Lest you think I'm criticizing, I want to say that all of this was quite fun for us as children. Not everyone gets to use beaver skins to cover their playhouse on rainy days. I remember many happy times with Dad, learning about black powder rifles, fishing, camping, doing beadwork, and playing with the lumber he bought for projects that never materialized. He was a boy scout as a youth, and those man-of-the-woods hobbies have always interested him. When he became a preacher he also worked with our churches' boy's program, which involved many camp-outs and Frontier-man type events. When I was little we shot bow and arrows, threw tomahawks and knives, and even helped him tan hides; all in our backyard. Yes, the neighbors thought we were loony. We had one neighbor who rushed his kids inside when we started throwing tomahawks. We were dangerous people, apparently. When Dad was in his archery phase, the house was littered with bowstrings, shooting gloves, extra strings, whatever. He even made his own arrows once, which means feathers, sticks, metal for arrowheads, and a fletching kit. He also made his own outfit for the Buck skinner stuff he did, so we had bead looms, beads, leather, and a tackle-box full of leather-working tools.

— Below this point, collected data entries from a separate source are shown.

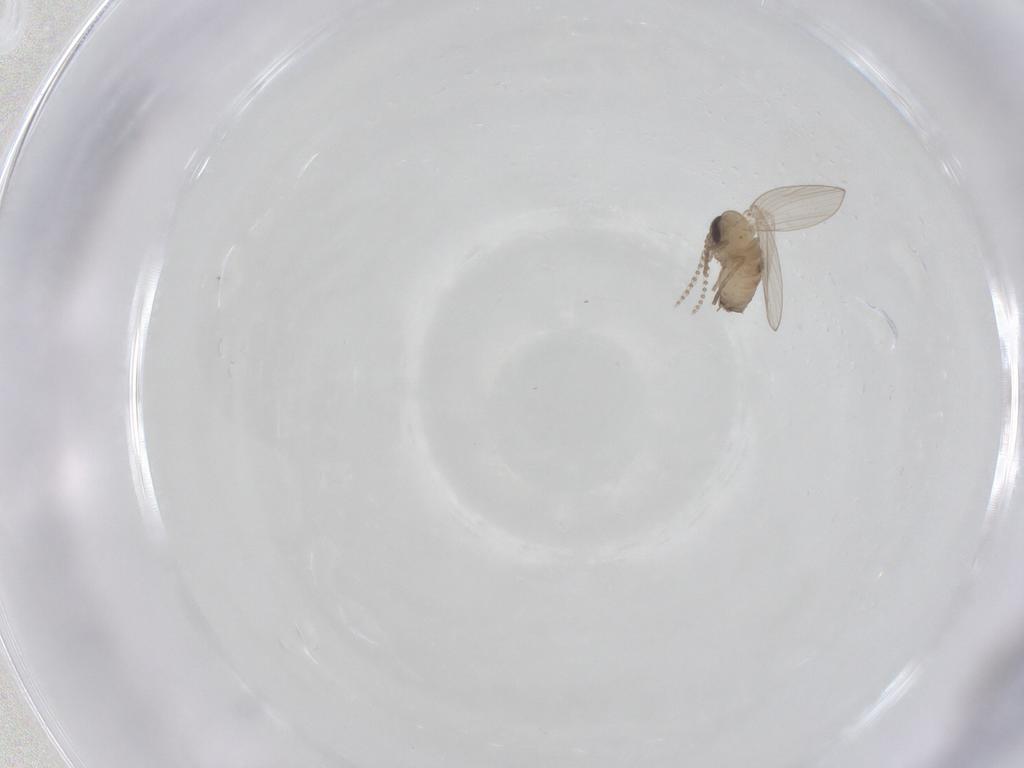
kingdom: Animalia
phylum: Arthropoda
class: Insecta
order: Diptera
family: Psychodidae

There was also all the black powder rifle paraphernalia. I knew how to load and shoot a black powder rifle before I had the slightest clue what to do with a basketball. Dad even had a gunpowder bag made of deer skin and a real powder horn. I thought all of this was normal as a child. As some might say about me, it explains a lot.And of course there was fishing. My father had over a dozen fishing poles and tackle boxes full of spinners, bait, flies, and lures. He's really into fly-fishing right now, so I'm surprised he doesn't have tie flying kits out on the table. He probably does. It's not that he goes out to buy all these things either. It's just that when something is on clearance, he gets it.There's also back-packing and camping, and all the gear that would go with that. Whenever I or my friends want to go camping, we know who to ask for a stove, lantern, water purifier, or a survival kit. This stuff fills a set of shelves in the basement.When Dad finds a new food he likes, he does it right. Take Turkish coffee for instance. My mother now has an entire shelf in her kitchen full of tiny Turkish coffee makers, little cups and all the other things required for this tiny, yet apparently very complicated, drink.

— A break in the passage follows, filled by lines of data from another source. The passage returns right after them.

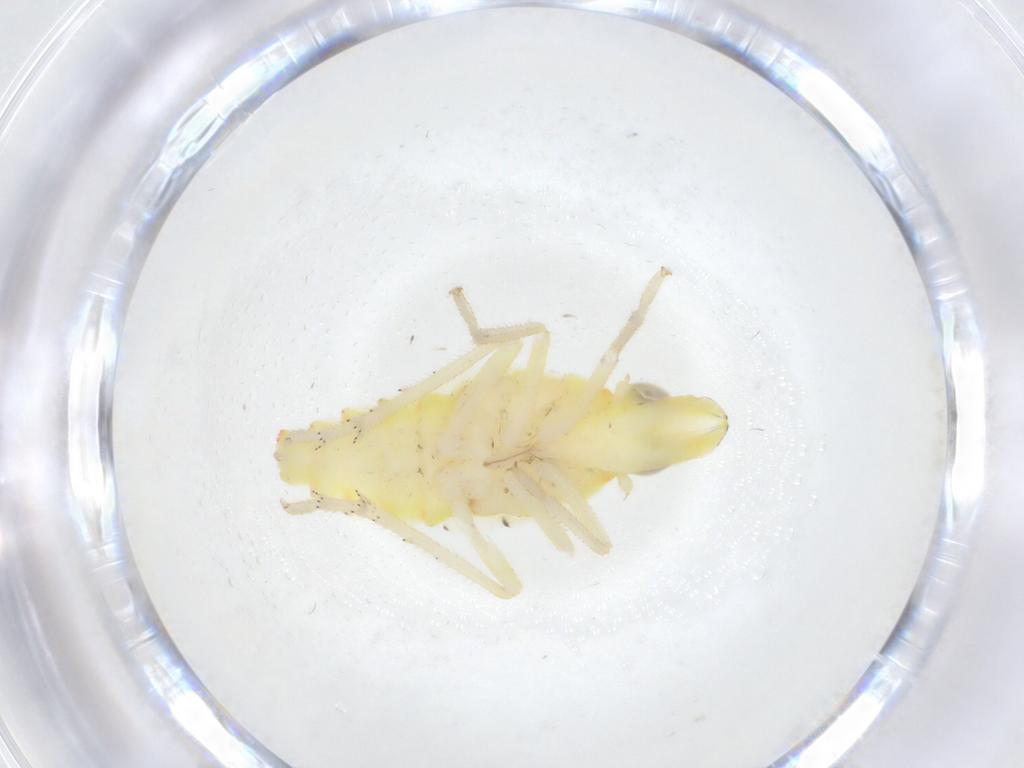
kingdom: Animalia
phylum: Arthropoda
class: Insecta
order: Hemiptera
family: Tropiduchidae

Let’s talk about rice. There's a bamboo rice steamer up in the cabinet, an automatic rice cooker and the coolest little chopstick sets with special rests and dipping bowls.Have I mentioned the books? Oh my, the books. My father cannot pass up a library sale, and his books reflect his various interests. When we were teenagers and had begun to realize how unique my father was, we would read through the titles on the shelves and stand in awe at the variety. His office is full of all sorts of reference books and such, and he shops for antique books on e-bay.I haven't listed all of Dad's interests. Not by a long shot. There are houseboat plans, lighthouses, airplanes, and the list could go on and on.It’s only fair to add, though, that Dad has passed his hobby jumping and mini-obsessions on to me. When I'm interested in something, I head to a bookstore and get books about it; I go to the library and research it; I go to a store and buy the gear. I get those looks from my husband, the kind Mom gave Dad. Oh well; everybody's got to have a hobby.”

I’ve given both girls cameras which they carry with them everywhere they go. If the truth be told, they probably take more photographs than I do, albeit usually of themselves or each other posing like Paris. They might have gotten the photography hobby from me, but I swear they’ve never seen me with a boa and a Chihuahua.